I’m often asked about life in Ecuador and what it might be like to live or retire here. And I’m not shy about sharing my opinion on that topic.
I’ve lived in Ecuador off and on for 13 years now. We spent a year in Quito beginning in 2001 and returned here in 2008. So yes, I think Ecuador is one of the best places on the planet to live.
- The people are wonderful. For the most part, they love foreigners and will go out of their way to help us discover how to fit into their culture and life here. (And they do it all with a warm smile.)
- The weather is superb. I’m from Nebraska so I am used to frigid temperatures in the winter and steamy hot summers. Here in the Andes Mountains where I live, temperatures hover around 75 F every single day of the year. I don’t need heat or air conditioning, keeping my monthly utility bill at about $24 every month total.
- There are retirement perks for those over 65, such as discounts on public transportation and some services…and official residents can file to have the sales tax they pay each month returned to them (up to a certain amount).
- Health care is excellent in the major cities and hospitals and is also very affordable, as is a comprehensive health plan. Property taxes are negligible. (Ours were a wee bit more than $53 this year!)
- All these cost savings translate to a lifestyle here that is very affordable. A couple can live very comfortably, as we do, on about $1,500 a month if they own their own home, and on $1,800 to $2,000 a month if they rent. I know people who spend even less. Lunch or dinner typically costs $5 or less, you can have your home cleaned from top to bottom for $10 to $20, depending on its size, a bus trip to a neighboring town costs just 25 cents (half that for those over 65), and a taxi anywhere in our little town is rarely more than $1 or $2. By the way, the U.S. dollar is the official currency in Ecuador—no confusing conversions required.
- And the scenery? Whatever you desire, you will find it in Ecuador, from the magnificent Andes to the lush Amazon rainforest to wide tranquil stretches of Pacific coast beaches. With some diligence, you can buy a city apartment, an ocean-view condo, or a very nice home in any of these locations for less than $100,000.
These are just some of the reasons I love living in Ecuador. But when it comes to your retirement, it’s not about me or my preferences—it’s all about you.
Only you can decide if Ecuador is a good fit for you. You definitely need to do some research as there are far more issues to consider than just those I have mentioned here. (And keep in mind that information on the Internet can be outdated or misleading, so check several sources.)

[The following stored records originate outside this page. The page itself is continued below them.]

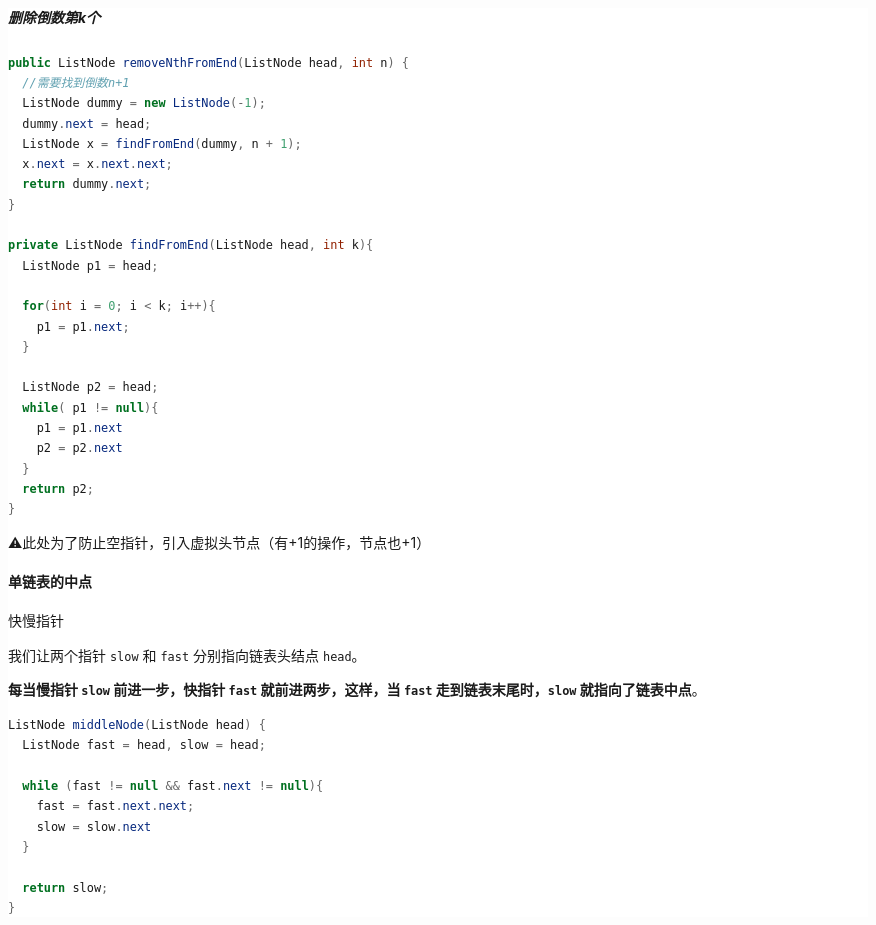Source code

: 


##### 删除倒数第k个

```java
public ListNode removeNthFromEnd(ListNode head, int n) {
  //需要找到倒数n+1
  ListNode dummy = new ListNode(-1);
  dummy.next = head;
  ListNode x = findFromEnd(dummy, n + 1);
  x.next = x.next.next;
  return dummy.next;
}

private ListNode findFromEnd(ListNode head, int k){
  ListNode p1 = head;
  
  for(int i = 0; i < k; i++){
    p1 = p1.next;
  }
  
  ListNode p2 = head;
  while( p1 != null){
    p1 = p1.next
    p2 = p2.next
  }
  return p2;
}

```

⚠️此处为了防止空指针，引入虚拟头节点（有+1的操作，节点也+1）



#### 单链表的中点

快慢指针

我们让两个指针 `slow` 和 `fast` 分别指向链表头结点 `head`。

**每当慢指针 `slow` 前进一步，快指针 `fast` 就前进两步，这样，当 `fast` 走到链表末尾时，`slow` 就指向了链表中点**。

```java
ListNode middleNode(ListNode head) {
  ListNode fast = head, slow = head;
  
  while (fast != null && fast.next != null){
    fast = fast.next.next;
    slow = slow.next
  }
  
  return slow;
}
```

There are many communities in the country, for instance, that you may want to explore, each with their own unique personality and offerings. There are several different types of resident visas, and certainly one will make more sense than another for you, depending on your personal circumstances. There are health care issues and language issues and personal comfort and safety issues…

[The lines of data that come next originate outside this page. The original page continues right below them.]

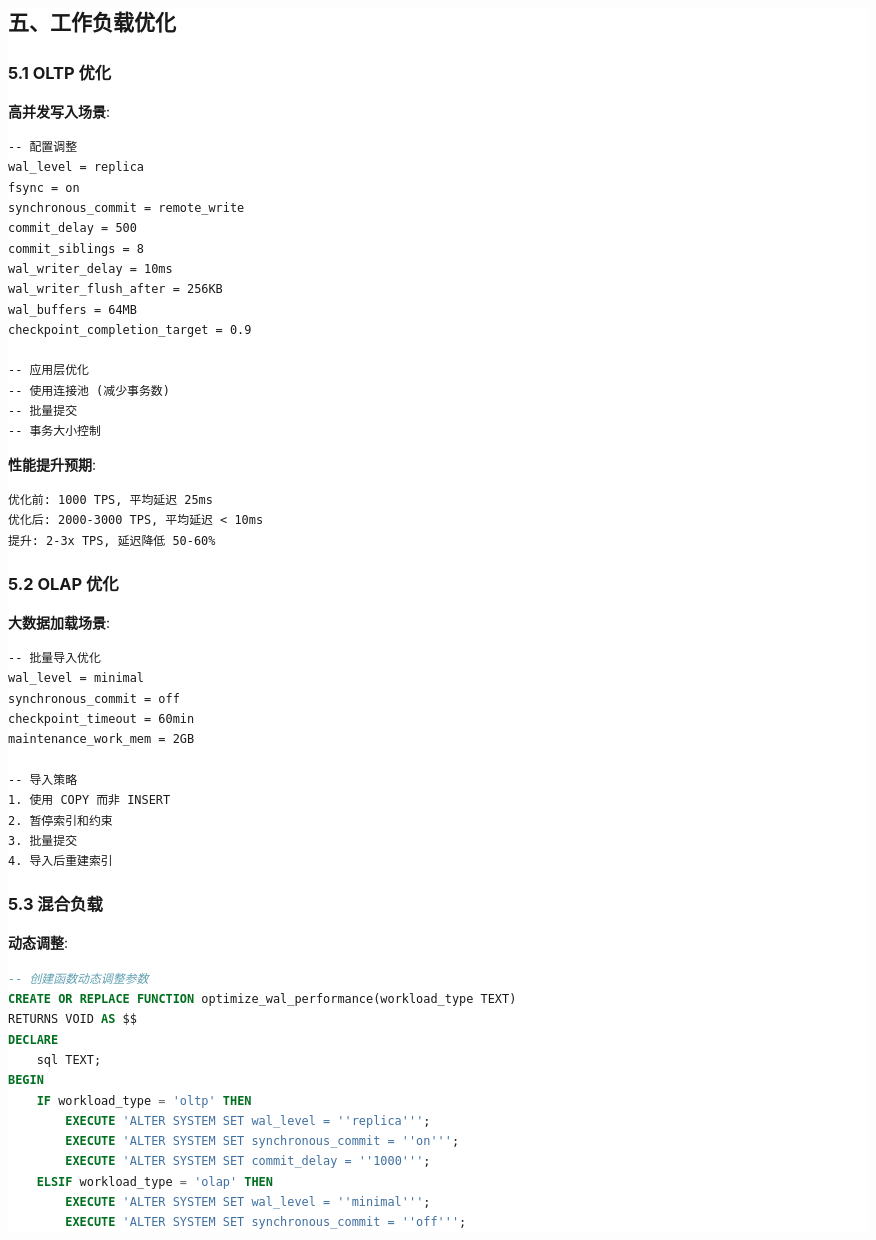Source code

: 
## 五、工作负载优化

### 5.1 OLTP 优化

**高并发写入场景**:
```postgresql
-- 配置调整
wal_level = replica
fsync = on
synchronous_commit = remote_write
commit_delay = 500
commit_siblings = 8
wal_writer_delay = 10ms
wal_writer_flush_after = 256KB
wal_buffers = 64MB
checkpoint_completion_target = 0.9

-- 应用层优化
-- 使用连接池 (减少事务数)
-- 批量提交
-- 事务大小控制
```

**性能提升预期**:
```
优化前: 1000 TPS, 平均延迟 25ms
优化后: 2000-3000 TPS, 平均延迟 < 10ms
提升: 2-3x TPS, 延迟降低 50-60%
```

### 5.2 OLAP 优化

**大数据加载场景**:
```postgresql
-- 批量导入优化
wal_level = minimal
synchronous_commit = off
checkpoint_timeout = 60min
maintenance_work_mem = 2GB

-- 导入策略
1. 使用 COPY 而非 INSERT
2. 暂停索引和约束
3. 批量提交
4. 导入后重建索引
```

### 5.3 混合负载

**动态调整**:
```sql
-- 创建函数动态调整参数
CREATE OR REPLACE FUNCTION optimize_wal_performance(workload_type TEXT)
RETURNS VOID AS $$
DECLARE
    sql TEXT;
BEGIN
    IF workload_type = 'oltp' THEN
        EXECUTE 'ALTER SYSTEM SET wal_level = ''replica''';
        EXECUTE 'ALTER SYSTEM SET synchronous_commit = ''on''';
        EXECUTE 'ALTER SYSTEM SET commit_delay = ''1000''';
    ELSIF workload_type = 'olap' THEN
        EXECUTE 'ALTER SYSTEM SET wal_level = ''minimal''';
        EXECUTE 'ALTER SYSTEM SET synchronous_commit = ''off''';
```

And of course, there are cultural differences. Plain and simple, Ecuador is not the U.S. or Canada. It helps to come here with a flexible attitude and to keep an open mind about why some things are done the way they are. (“Our ways” are not always the “best ways.”)
And yes, there are challenges to living in Ecuador. Not insurmountable for most people, but challenges nonetheless.
Life is good in Ecuador, believe me. But is it for you? Only YOU can decide. And the more reliable information you can obtain before making that decision, the better off you will be.